- _Task item_: Transcribe the records below. Leave nothing out and change nothing.

- _Data supplied_:
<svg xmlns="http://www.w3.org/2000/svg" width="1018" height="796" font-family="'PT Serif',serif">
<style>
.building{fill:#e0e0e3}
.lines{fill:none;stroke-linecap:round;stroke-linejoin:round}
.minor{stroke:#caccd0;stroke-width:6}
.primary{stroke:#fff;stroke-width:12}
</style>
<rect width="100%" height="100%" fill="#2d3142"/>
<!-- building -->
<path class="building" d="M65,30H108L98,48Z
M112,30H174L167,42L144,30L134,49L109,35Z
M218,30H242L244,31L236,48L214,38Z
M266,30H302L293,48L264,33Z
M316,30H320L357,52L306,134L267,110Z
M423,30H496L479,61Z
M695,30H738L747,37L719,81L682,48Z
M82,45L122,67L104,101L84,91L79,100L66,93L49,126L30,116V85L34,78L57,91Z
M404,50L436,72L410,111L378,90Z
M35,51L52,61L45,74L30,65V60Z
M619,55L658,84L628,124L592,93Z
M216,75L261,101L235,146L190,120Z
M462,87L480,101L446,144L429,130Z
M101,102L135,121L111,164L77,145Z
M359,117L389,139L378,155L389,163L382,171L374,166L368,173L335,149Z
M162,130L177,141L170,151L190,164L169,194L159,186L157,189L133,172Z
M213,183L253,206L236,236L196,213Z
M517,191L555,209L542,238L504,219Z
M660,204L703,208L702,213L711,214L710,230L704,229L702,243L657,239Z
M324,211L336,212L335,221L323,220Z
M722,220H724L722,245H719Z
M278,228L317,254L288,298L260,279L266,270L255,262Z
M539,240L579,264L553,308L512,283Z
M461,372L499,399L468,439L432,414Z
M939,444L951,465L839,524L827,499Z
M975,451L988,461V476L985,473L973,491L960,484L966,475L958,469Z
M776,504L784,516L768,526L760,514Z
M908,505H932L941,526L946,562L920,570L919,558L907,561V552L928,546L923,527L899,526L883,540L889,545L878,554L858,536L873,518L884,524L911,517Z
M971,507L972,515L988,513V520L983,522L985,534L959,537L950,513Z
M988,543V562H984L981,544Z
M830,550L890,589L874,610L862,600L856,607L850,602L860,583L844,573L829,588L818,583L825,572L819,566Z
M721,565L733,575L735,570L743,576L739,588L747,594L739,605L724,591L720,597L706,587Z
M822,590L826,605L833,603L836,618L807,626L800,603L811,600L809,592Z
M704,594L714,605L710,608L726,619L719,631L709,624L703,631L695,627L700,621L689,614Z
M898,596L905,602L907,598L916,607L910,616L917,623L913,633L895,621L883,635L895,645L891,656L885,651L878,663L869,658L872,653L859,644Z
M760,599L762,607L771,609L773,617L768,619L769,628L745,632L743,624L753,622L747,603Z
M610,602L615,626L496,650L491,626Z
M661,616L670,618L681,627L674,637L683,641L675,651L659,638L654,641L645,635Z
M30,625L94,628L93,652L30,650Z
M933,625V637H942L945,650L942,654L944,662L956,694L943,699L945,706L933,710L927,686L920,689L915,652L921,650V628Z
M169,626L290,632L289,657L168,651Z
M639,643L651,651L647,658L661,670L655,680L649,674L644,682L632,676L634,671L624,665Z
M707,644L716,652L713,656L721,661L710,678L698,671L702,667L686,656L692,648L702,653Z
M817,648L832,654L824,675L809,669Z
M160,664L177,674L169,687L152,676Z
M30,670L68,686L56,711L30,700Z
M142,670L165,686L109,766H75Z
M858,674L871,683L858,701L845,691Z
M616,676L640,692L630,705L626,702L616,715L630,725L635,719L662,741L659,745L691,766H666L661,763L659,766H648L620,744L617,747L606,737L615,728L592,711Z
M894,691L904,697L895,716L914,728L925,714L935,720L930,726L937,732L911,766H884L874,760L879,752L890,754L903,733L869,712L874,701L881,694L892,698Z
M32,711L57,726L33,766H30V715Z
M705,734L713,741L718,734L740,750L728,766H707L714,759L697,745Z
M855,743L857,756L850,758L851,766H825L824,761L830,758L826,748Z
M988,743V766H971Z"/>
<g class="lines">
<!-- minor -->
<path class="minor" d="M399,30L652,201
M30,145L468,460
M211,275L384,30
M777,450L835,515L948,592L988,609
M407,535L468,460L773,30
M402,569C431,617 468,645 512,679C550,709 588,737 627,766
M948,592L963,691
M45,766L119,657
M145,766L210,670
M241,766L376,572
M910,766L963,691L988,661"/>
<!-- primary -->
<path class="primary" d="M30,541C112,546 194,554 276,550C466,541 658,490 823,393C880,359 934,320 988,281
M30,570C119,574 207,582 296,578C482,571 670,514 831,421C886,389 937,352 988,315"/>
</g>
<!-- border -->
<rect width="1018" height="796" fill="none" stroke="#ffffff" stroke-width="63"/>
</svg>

- _Task result_:
<svg xmlns="http://www.w3.org/2000/svg" width="1018" height="796" font-family="'PT Serif',serif">
<style>
.building{fill:#e0e0e3}
.lines{fill:none;stroke-linecap:round;stroke-linejoin:round}
.minor{stroke:#caccd0;stroke-width:6}
.primary{stroke:#fff;stroke-width:12}
</style>
<rect width="100%" height="100%" fill="#2d3142"/>
<!-- building -->
<path class="building" d="M65,30H108L98,48Z
M112,30H174L167,42L144,30L134,49L109,35Z
M218,30H242L244,31L236,48L214,38Z
M266,30H302L293,48L264,33Z
M316,30H320L357,52L306,134L267,110Z
M423,30H496L479,61Z
M695,30H738L747,37L719,81L682,48Z
M82,45L122,67L104,101L84,91L79,100L66,93L49,126L30,116V85L34,78L57,91Z
M404,50L436,72L410,111L378,90Z
M35,51L52,61L45,74L30,65V60Z
M619,55L658,84L628,124L592,93Z
M216,75L261,101L235,146L190,120Z
M462,87L480,101L446,144L429,130Z
M101,102L135,121L111,164L77,145Z
M359,117L389,139L378,155L389,163L382,171L374,166L368,173L335,149Z
M162,130L177,141L170,151L190,164L169,194L159,186L157,189L133,172Z
M213,183L253,206L236,236L196,213Z
M517,191L555,209L542,238L504,219Z
M660,204L703,208L702,213L711,214L710,230L704,229L702,243L657,239Z
M324,211L336,212L335,221L323,220Z
M722,220H724L722,245H719Z
M278,228L317,254L288,298L260,279L266,270L255,262Z
M539,240L579,264L553,308L512,283Z
M461,372L499,399L468,439L432,414Z
M939,444L951,465L839,524L827,499Z
M975,451L988,461V476L985,473L973,491L960,484L966,475L958,469Z
M776,504L784,516L768,526L760,514Z
M908,505H932L941,526L946,562L920,570L919,558L907,561V552L928,546L923,527L899,526L883,540L889,545L878,554L858,536L873,518L884,524L911,517Z
M971,507L972,515L988,513V520L983,522L985,534L959,537L950,513Z
M988,543V562H984L981,544Z
M830,550L890,589L874,610L862,600L856,607L850,602L860,583L844,573L829,588L818,583L825,572L819,566Z
M721,565L733,575L735,570L743,576L739,588L747,594L739,605L724,591L720,597L706,587Z
M822,590L826,605L833,603L836,618L807,626L800,603L811,600L809,592Z
M704,594L714,605L710,608L726,619L719,631L709,624L703,631L695,627L700,621L689,614Z
M898,596L905,602L907,598L916,607L910,616L917,623L913,633L895,621L883,635L895,645L891,656L885,651L878,663L869,658L872,653L859,644Z
M760,599L762,607L771,609L773,617L768,619L769,628L745,632L743,624L753,622L747,603Z
M610,602L615,626L496,650L491,626Z
M661,616L670,618L681,627L674,637L683,641L675,651L659,638L654,641L645,635Z
M30,625L94,628L93,652L30,650Z
M933,625V637H942L945,650L942,654L944,662L956,694L943,699L945,706L933,710L927,686L920,689L915,652L921,650V628Z
M169,626L290,632L289,657L168,651Z
M639,643L651,651L647,658L661,670L655,680L649,674L644,682L632,676L634,671L624,665Z
M707,644L716,652L713,656L721,661L710,678L698,671L702,667L686,656L692,648L702,653Z
M817,648L832,654L824,675L809,669Z
M160,664L177,674L169,687L152,676Z
M30,670L68,686L56,711L30,700Z
M142,670L165,686L109,766H75Z
M858,674L871,683L858,701L845,691Z
M616,676L640,692L630,705L626,702L616,715L630,725L635,719L662,741L659,745L691,766H666L661,763L659,766H648L620,744L617,747L606,737L615,728L592,711Z
M894,691L904,697L895,716L914,728L925,714L935,720L930,726L937,732L911,766H884L874,760L879,752L890,754L903,733L869,712L874,701L881,694L892,698Z
M32,711L57,726L33,766H30V715Z
M705,734L713,741L718,734L740,750L728,766H707L714,759L697,745Z
M855,743L857,756L850,758L851,766H825L824,761L830,758L826,748Z
M988,743V766H971Z"/>
<g class="lines">
<!-- minor -->
<path class="minor" d="M399,30L652,201
M30,145L468,460
M211,275L384,30
M777,450L835,515L948,592L988,609
M407,535L468,460L773,30
M402,569C431,617 468,645 512,679C550,709 588,737 627,766
M948,592L963,691
M45,766L119,657
M145,766L210,670
M241,766L376,572
M910,766L963,691L988,661"/>
<!-- primary -->
<path class="primary" d="M30,541C112,546 194,554 276,550C466,541 658,490 823,393C880,359 934,320 988,281
M30,570C119,574 207,582 296,578C482,571 670,514 831,421C886,389 937,352 988,315"/>
</g>
<!-- border -->
<rect width="1018" height="796" fill="none" stroke="#ffffff" stroke-width="63"/>
</svg>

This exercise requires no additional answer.